Im Guardian-Artikel gibt es keine tieferen Überlegungen darüber, was genau das Foto zeigt, was es bedeuten könnte, was es bewirken könnte. Wie kann das sein? Konkreter gefragt: Wie kann es sein, dass sich Menschen, deren Beruf es ist, sich mit Fotografien kritisch auseinanderzusetzen, in so einem Augenblick den vielleicht wichtigsten Aspekt des Bildes ignorieren: Welche Wirkungsmacht wird dieses Bild eines Mannes haben, der bereits einmal versucht hat, die demokratischen Prozesse seines Landes während einer tiefen politischen Krise aufzuhalten?
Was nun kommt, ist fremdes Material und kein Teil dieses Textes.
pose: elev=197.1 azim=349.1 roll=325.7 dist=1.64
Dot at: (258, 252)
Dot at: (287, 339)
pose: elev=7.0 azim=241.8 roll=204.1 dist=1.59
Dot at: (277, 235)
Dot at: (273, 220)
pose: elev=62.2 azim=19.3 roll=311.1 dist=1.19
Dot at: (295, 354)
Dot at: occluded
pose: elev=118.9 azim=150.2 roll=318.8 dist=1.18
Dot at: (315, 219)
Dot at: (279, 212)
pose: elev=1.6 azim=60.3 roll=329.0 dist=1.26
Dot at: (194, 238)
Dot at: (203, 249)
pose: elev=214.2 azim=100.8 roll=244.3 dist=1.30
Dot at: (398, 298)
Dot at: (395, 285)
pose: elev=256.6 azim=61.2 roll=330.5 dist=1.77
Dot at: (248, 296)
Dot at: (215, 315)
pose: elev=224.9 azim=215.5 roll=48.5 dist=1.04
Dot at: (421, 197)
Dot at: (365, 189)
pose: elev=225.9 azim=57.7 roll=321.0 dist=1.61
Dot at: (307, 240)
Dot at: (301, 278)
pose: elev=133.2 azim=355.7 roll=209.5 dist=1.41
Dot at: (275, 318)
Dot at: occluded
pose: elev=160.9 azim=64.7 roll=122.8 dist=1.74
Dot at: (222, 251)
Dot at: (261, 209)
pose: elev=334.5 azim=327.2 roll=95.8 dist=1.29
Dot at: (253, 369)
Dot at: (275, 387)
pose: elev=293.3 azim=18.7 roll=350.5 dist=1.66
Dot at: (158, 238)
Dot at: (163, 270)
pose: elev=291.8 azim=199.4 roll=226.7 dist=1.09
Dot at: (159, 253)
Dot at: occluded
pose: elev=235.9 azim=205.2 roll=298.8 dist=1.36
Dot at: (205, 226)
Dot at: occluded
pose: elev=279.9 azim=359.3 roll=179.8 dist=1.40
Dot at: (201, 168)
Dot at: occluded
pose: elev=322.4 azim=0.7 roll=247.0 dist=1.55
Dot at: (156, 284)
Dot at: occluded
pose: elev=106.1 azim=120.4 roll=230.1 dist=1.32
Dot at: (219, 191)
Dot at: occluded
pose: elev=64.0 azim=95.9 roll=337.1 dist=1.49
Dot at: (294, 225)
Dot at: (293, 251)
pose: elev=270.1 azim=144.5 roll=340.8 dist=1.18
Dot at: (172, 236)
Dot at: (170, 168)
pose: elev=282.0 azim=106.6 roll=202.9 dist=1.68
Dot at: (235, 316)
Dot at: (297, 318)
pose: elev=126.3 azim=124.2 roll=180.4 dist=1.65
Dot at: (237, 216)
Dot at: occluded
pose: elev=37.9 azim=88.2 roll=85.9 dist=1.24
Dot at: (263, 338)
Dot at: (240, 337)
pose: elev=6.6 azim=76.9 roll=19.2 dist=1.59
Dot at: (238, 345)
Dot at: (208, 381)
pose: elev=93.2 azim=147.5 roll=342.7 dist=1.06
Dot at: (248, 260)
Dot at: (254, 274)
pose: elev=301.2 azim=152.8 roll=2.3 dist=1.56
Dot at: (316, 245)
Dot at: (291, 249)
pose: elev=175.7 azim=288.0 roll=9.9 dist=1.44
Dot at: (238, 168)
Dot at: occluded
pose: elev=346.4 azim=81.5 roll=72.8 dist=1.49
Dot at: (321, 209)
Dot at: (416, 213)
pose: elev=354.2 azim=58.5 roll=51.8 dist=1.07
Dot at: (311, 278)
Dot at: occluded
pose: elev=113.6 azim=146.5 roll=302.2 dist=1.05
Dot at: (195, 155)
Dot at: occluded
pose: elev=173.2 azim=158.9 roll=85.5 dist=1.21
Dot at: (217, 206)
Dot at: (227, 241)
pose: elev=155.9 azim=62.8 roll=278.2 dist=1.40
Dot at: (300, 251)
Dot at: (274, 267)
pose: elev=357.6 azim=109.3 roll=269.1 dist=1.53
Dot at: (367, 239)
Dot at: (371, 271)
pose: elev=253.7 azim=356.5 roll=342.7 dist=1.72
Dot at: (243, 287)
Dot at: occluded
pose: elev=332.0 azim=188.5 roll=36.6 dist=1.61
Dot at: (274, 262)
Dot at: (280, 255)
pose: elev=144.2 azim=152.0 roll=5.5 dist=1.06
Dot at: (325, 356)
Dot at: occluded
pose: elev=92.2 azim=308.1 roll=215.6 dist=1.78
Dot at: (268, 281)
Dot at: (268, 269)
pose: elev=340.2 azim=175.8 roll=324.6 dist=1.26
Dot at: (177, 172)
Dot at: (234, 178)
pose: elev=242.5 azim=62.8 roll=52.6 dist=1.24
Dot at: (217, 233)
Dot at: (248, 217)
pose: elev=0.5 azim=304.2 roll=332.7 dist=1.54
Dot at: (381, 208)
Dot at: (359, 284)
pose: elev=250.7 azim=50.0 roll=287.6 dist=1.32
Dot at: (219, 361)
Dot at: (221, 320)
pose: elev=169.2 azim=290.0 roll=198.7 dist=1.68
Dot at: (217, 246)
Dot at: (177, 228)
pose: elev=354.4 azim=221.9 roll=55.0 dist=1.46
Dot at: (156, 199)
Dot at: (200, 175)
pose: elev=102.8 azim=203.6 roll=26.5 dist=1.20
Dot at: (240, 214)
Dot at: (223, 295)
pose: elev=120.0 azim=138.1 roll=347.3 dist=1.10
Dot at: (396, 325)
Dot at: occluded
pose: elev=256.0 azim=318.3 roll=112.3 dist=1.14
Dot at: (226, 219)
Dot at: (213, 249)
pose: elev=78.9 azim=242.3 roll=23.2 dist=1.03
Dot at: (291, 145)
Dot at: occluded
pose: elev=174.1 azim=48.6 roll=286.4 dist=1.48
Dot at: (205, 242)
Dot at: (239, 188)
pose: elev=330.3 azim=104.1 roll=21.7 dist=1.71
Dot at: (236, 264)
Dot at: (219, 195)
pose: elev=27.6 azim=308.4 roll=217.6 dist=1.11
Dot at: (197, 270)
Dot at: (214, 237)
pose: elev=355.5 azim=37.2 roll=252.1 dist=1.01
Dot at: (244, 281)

Anders gefragt: Wäre es nicht geboten gewesen, ein anderes, weniger dramatisches Bild auszuwählen? Ich erinnere mich zum Beispiel an ein Foto eines Schuhs, den Trump auf der Bühne verloren hatte. Die tiefe politische Krise der USA betrifft alle Bürger:innen. Das beinhaltet auch Fotograf:innen, Bildredakteur:innen und andere Journalist:innen. Die Idee eines unparteiischen Journalismus, so gut sie auch gemeint ist, versagt in dem Augenblick, in dem die Demokratie auf dem Spiel steht und, um das nebenher noch zu erwähnen, die freie Presse von Leuten wie Trump als Feind bezeichnet wird. Als vermeintlicher Feind neutral sein zu wollen, ist bestenfalls naiv. Ich halte es für grob fahrlässig.